- Cerebras Systems has upsized its planned IPO by approximately one-third, targeting proceeds of up to $4.8 billion at pricing.
- The amended S-1 was filed on May 4, 2026, marketing 28 million Class A shares at $115–$125 per share at an implied market value of roughly $26.6 billion.
- Underwriters are reportedly fielding around $10 billion in indications of interest, suggesting the deal will price at or above the top of the range.
- Cerebras will list on the Nasdaq Global Select Market under ticker CBRS.
What Happened
AI-chip maker Cerebras Systems has lifted the size of its planned initial public offering by roughly one-third, targeting proceeds of up to $4.8 billion, Bloomberg’s Caroline Hyde and Ed Ludlow reported on Monday. The upsizing follows the amended S-1 Cerebras filed with the U.S. Securities and Exchange Commission on May 4, 2026, which marketed 28 million Class A shares at a price range of $115–$125. The implied fully diluted market value at the midpoint sits near $26.6 billion. Underwriters Morgan Stanley, Citigroup, Barclays and UBS are reportedly fielding around $10 billion in indications of interest, according to people familiar with the order book.
Why It Matters
If Cerebras prices at or above the top of the range, the deal will be one of the largest U.S. technology IPOs of 2026 and a clear marker for institutional appetite for AI-infrastructure equity outside the Nvidia franchise. The listing follows CoreWeave’s March 2025 IPO at NASDAQ:CRWV — the first investment-grade-rated GPU-backed financing in public markets — and lands the same quarter Lambda Labs is reportedly preparing pre-IPO convertible notes. The CBRS listing therefore tests whether public-market valuations for AI-chip and compute companies can sustain the multiples implied by recent private rounds.

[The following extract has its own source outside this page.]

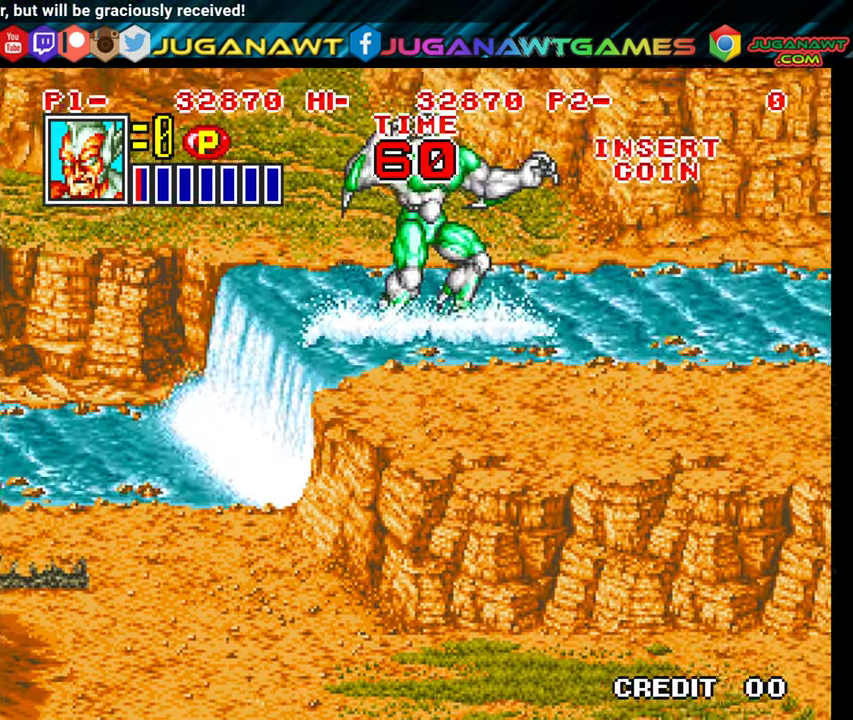
{"buttons": ["DPAD_RIGHT"], "events": [[133, "DPAD_RIGHT", "down"], [150, "DPAD_DOWN", "down"], [366, "DPAD_DOWN", "up"]]}
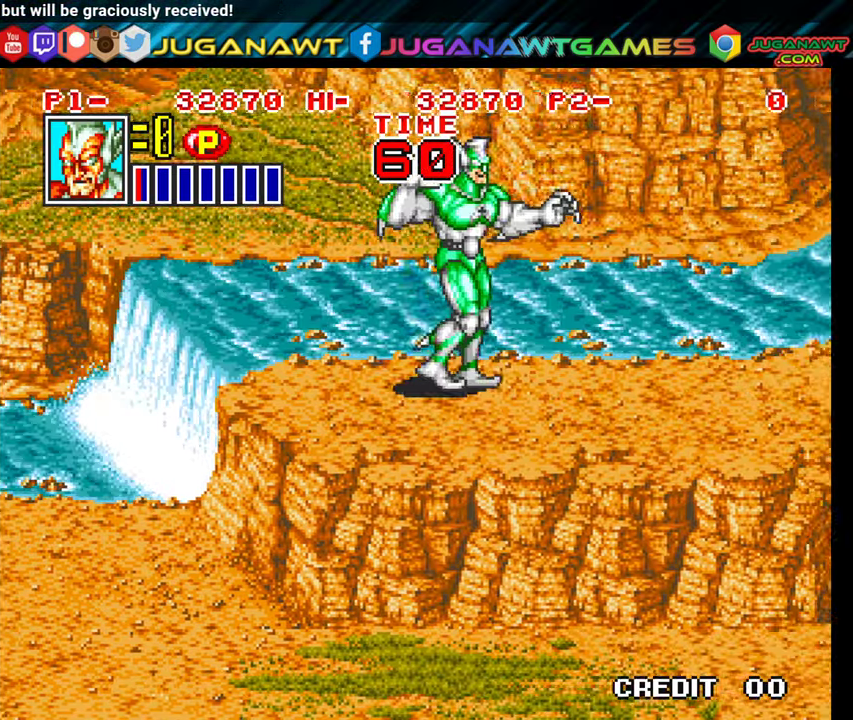
{"buttons": [], "events": [[116, "DPAD_RIGHT", "up"], [300, "DPAD_RIGHT", "down"], [450, "DPAD_RIGHT", "up"]]}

For Cerebras specifically, the IPO is a public-market step-up from the company’s $23 billion Series H valuation that closed in February 2026. The $26.6 billion midpoint values the company at roughly 16 times forward revenue, per analyst estimates.
Technical Details
Cerebras builds wafer-scale chips, with its third-generation WSE-3 wafer-scale engine integrating 4 trillion transistors and 900,000 AI-optimised cores on a single chip the size of a dinner plate. The company has positioned its hardware as an alternative to Nvidia’s GPU clusters for large-language-model training and inference, claiming order-of-magnitude reductions in inter-chip communication latency for certain workloads. Cerebras has commercial relationships with OpenAI as a partner for select inference workloads, as well as with G42 and Mayo Clinic.

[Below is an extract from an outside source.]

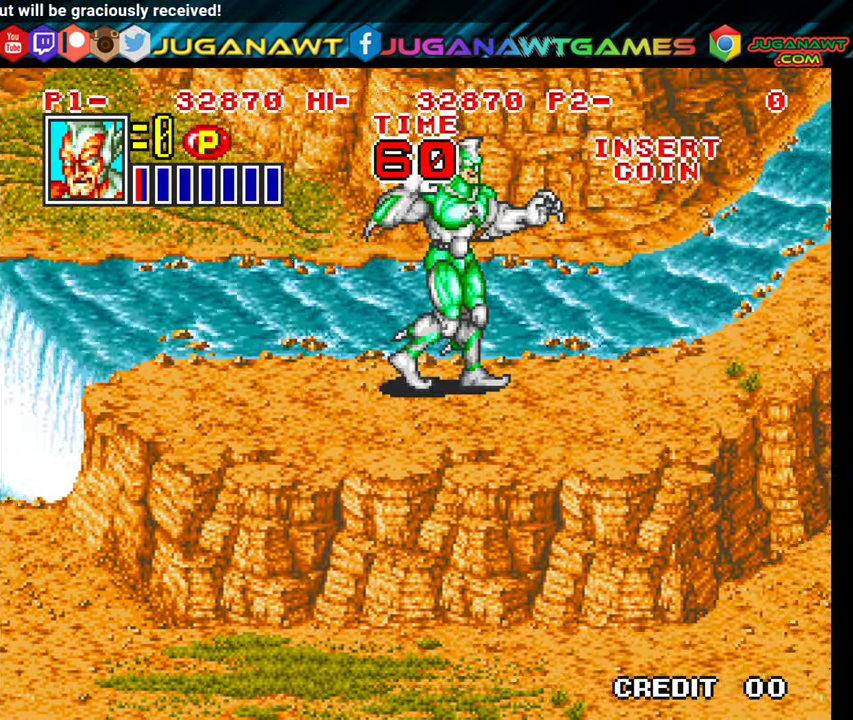
{"buttons": ["DPAD_RIGHT"], "events": [[50, "DPAD_RIGHT", "down"], [133, "DPAD_RIGHT", "up"], [233, "DPAD_RIGHT", "down"], [316, "DPAD_RIGHT", "up"], [450, "DPAD_RIGHT", "down"]]}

The amended S-1 lists Morgan Stanley, Citigroup, Barclays, and UBS as joint book-running managers. The CBRS ticker will trade on the Nasdaq Global Select Market. The offering structure includes a customary 15 percent overallotment option, which if fully exercised could lift gross proceeds further.
Who’s Affected
Existing Cerebras shareholders — including Foundation Capital, Benchmark, Eclipse Ventures, G42, and Altimeter — see an exit pathway at a step-up from the private mark. Public-market investors gain a second pure-play AI-infrastructure ticker after CoreWeave. Nvidia faces a marginal additional competitor in the AI-training and inference market, though Cerebras’s go-to-market remains focused on hyperscale and sovereign deployments rather than enterprise GPU clouds. The IPO’s reception will also signal to companies like Groq and SambaNova whether the public-market window for AI-chip listings is open.
What’s Next
Pricing is expected later this week. If filled at the top of the range, Cerebras would join Palantir, CoreWeave, and Anthropic-adjacent listed entities as one of the largest pure-AI public companies by market cap at IPO. Cerebras did not publicly forecast use-of-proceeds beyond general corporate purposes, working capital, and potential acquisitions. The company has previously stated that capacity expansion at its Texas manufacturing partner and additional data-centre buildouts for inference workloads are the largest near-term capital priorities.